[Page-level text extractions]
- - - - -

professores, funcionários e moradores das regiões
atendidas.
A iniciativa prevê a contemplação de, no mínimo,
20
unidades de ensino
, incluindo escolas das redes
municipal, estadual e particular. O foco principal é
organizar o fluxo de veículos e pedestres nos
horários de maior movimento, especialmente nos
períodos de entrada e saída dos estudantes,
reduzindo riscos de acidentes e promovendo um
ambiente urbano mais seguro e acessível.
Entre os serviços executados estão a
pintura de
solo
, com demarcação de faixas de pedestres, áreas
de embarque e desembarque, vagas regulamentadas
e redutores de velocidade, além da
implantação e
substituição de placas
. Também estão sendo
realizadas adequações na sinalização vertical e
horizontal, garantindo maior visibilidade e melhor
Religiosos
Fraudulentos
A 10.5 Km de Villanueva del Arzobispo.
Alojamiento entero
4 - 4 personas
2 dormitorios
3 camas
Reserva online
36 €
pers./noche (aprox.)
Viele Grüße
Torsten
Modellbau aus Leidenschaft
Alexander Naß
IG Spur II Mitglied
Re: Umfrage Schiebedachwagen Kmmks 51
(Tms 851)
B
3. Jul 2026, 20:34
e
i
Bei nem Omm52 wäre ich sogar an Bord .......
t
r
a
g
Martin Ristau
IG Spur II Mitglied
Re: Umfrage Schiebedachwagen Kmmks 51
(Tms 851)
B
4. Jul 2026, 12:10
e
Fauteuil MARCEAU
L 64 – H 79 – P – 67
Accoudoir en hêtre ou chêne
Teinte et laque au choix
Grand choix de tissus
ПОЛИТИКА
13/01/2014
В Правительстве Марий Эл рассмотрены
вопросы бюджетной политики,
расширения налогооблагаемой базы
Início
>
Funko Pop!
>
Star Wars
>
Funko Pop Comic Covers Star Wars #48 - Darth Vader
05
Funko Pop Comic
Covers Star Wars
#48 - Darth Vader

- - - - -

WHAT THE EXERCISE ASKS → Search the data for "Wars". Copy every line that has it.

RESPONSE BOX →
Star Wars
Funko Pop Comic Covers Star Wars #48 - Darth Vader
Covers Star Wars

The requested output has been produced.